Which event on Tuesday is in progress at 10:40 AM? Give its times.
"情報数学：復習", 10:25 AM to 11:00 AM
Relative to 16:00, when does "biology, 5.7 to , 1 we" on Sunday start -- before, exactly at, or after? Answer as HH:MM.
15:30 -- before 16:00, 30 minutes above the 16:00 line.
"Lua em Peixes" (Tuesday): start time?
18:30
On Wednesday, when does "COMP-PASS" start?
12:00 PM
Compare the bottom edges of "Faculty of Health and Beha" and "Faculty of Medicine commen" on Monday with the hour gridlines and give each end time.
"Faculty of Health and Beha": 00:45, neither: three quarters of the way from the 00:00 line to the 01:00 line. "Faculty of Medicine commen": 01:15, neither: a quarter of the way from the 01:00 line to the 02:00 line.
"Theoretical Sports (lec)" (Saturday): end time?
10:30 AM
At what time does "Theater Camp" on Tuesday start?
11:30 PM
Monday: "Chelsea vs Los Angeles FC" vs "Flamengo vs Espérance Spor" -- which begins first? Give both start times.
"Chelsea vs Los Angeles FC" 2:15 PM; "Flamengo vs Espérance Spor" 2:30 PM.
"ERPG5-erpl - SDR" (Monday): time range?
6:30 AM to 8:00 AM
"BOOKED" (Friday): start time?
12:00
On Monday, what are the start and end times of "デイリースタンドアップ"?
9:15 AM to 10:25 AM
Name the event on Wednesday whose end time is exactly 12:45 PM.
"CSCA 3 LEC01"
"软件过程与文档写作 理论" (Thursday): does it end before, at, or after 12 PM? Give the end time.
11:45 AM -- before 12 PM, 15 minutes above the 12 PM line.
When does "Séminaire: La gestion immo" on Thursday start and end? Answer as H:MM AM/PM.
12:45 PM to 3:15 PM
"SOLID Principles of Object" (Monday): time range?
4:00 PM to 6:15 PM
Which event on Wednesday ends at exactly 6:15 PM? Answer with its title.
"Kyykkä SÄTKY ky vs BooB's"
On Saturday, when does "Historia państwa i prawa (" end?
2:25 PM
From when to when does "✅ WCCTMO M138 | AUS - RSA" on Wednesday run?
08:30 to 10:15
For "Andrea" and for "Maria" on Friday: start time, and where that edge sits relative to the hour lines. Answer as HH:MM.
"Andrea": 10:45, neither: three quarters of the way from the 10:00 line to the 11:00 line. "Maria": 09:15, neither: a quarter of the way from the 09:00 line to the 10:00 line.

============

#### WHAT YOU ARE ASKED TO DO:
Copy out each line of the listing above that contains the word "Monday", keeping every such line whole.

#### TASK ANSWER:
Compare the bottom edges of "Faculty of Health and Beha" and "Faculty of Medicine commen" on Monday with the hour gridlines and give each end time.
Monday: "Chelsea vs Los Angeles FC" vs "Flamengo vs Espérance Spor" -- which begins first? Give both start times.
"ERPG5-erpl - SDR" (Monday): time range?
On Monday, what are the start and end times of "デイリースタンドアップ"?
"SOLID Principles of Object" (Monday): time range?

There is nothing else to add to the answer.